Aisel söylememesi gereken bir şeyi söylediğini düşündü. Ama Betty onun arkadaşıydı, anlatması gerekiyordu.
"Ya müzik odasında bir kız vardı, bana oldukça kaba davrandı." Yürümeye devam ettiler. "Main gelip beni kurtardı, aslında kurtardı denilemez. Yanıma gelip benimle konuştu. Onun sandığım kadar hödük biri olmadığını anladım." Betty heyecanla Aisel'in anlattıklarını dinliyordu. O sırada bağcığına basıp dengesini kaybetti ve yere düştü.
"İyi misin?!" Eğilerek Betty'i kaldırmak için hamle yaptı. O sırada oradan geçen Bulicu eğilerek Betty'e;
"İyi misin?" Diye sordu. Kolundan tutarak kalkmasına yardım etti. Betty, eliyle üstünü silkelerken;
Aisel: "Teşekkür ederiz"
Bulicu güldü. "Bağcıklarını bağlaman gerek" dedi.
Betty: "Ah evet, hep unutuyorum" yüzünde ufak bir tebessüm oluştu. Bulicu'nun omuzlarına kadar bir yol gibi inen koyu kızıl saçları vardı.
"Siz birinci sınıf öğrencisi olmalısınız sizi daha önce görmedim"

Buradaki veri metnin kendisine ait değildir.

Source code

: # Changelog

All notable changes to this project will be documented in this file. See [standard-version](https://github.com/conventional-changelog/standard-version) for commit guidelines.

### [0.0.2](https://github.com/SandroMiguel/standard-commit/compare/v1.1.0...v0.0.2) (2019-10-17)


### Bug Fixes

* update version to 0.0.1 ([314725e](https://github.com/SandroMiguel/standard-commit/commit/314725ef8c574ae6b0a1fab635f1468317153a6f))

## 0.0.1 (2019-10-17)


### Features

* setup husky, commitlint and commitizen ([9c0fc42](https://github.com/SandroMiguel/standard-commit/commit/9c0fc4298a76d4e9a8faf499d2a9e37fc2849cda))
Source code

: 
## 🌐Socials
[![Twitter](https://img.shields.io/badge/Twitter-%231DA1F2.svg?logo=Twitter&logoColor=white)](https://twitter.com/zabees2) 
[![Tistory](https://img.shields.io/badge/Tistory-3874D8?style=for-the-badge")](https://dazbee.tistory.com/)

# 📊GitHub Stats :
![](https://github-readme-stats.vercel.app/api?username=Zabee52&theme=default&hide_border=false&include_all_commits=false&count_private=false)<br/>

Aisel: "Evet ilk senemiz ve ilk günümüz pek atraksiyonlu geçti" dedi gülerek.
"Sanırım günü bugün kötü geçen tek kişi değilsiniz" dedi gözleriyle Sila'yı işaret ederek. Betty ve Aisel arkalarına dönüp başı eğik yürüyen, uzun kahverengi saçları yüzünün önüne düşmüş Sila'ya baktı. Betty dayanamayıp: "Hey" dedi. Sila kendisine seslenildiğini anlamadı ve yürüyerek yanlarından geçip gitti. Betty tekrar "Hey üzgün kız" diye seslendi. Sila kafasını kaldırıp etrafa bakınmaya başladı.
"Hey buradayız arkana bak"
Sila başını arkaya çevirerek,"Ben mi?" Dedi.
Vücudunu döndürdü ve eliyle kendini işaret etti. Aisel ve Bulicu da Sila'ya bakıyordu.
"Üzgün görünüyorsun kötü bir gün mü geçirdin?" Sila ağlamamak için kendini tutan iki çift gözle Betty'e baktı. İki göz bazen sözlerden daha tesirli olabilirdi. Betty Sila'nın neler yaşamış olabileceğini gözlerinden okudu. Onun yanına yürüdü ve "Evin ne tarafta?" Diye sordu. Sila elini çok yukarı kaldırmadan gideceği yönü gösterdi. Betty "Tamam biz de o yöne gidiyoruz, beraber yürüyelim. Anlatmak istersen dinlerim" dedi. Sila kendine bir arkadaş bulduğuna sevinmişti, çünkü değişim öğrencisi olarak Belçika'dan gelmişti. Ortama çok uzaktı ve çok iyi konuşamıyordu. Hiç arkadaşı yoktu, yalnızdı. Betty'nin ona sıcak davranması Sila'yı mutlu etmişti. Betty Aisel'e dönüp "hadi gidelim" dedi. Bulicu'ya el salladıktan sonra yürümeye devam ettiler.
W4 üyeleri de eve gitmek için yola koyulmuşlardı. Okulun otoparkındaki arabalarına yöneldiler. Rock'ın siyah bir BMW'si vardı. Arabasını bir kız gibi görür ve ona hep nazik davranırdı. March ise tam bir klasik severdi. Onun bordo bir Chevrolet'i vardı. Popsick'in de Mavi bir Jaguarı vardı. Çünkü kendisi gibi arabasının da görkemli olmasını isterdi. Main mi? Main ailesinin bir garaj dolusu arabası olmasına rağmen o gideceği yere hep yürüyerek ya da bisikletle gitmeyi tercih ederdi. Üyeler ısrar ederse arabalarına binerdi. Main kulaklıklarını taktı ve bir eli sırtındaki çantayı tutarken diğer eli cebinde yürümeye başladı.